Supplied information:
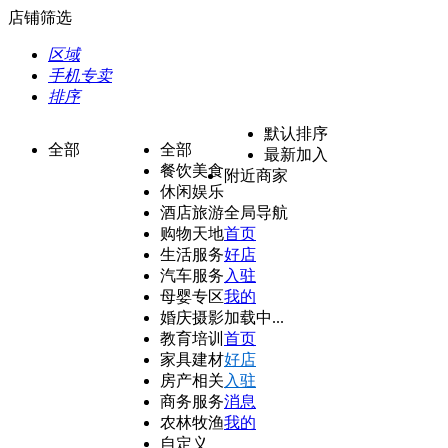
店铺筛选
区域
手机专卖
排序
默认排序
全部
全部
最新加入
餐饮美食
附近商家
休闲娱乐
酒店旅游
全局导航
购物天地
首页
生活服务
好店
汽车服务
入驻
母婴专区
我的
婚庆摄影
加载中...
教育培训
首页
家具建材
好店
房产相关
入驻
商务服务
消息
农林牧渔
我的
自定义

...

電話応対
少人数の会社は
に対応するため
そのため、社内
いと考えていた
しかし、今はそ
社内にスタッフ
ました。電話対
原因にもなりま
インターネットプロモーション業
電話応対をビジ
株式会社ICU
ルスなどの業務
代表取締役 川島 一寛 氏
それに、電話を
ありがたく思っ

---

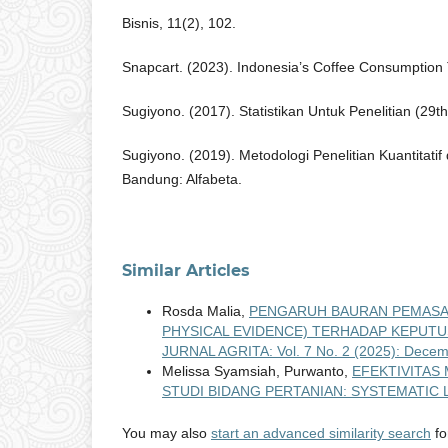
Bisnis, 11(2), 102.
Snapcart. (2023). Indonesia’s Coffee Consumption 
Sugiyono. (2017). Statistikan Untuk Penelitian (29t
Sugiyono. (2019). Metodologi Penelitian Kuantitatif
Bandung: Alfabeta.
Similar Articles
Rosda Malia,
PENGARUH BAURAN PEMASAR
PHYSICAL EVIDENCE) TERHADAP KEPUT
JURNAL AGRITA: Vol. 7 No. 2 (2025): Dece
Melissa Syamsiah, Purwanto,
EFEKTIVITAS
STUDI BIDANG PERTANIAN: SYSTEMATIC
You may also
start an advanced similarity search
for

Task requirements: Determine how many lines in the data above contain the string "Sugiyono". Give nothing except the number.

Expected answer: 2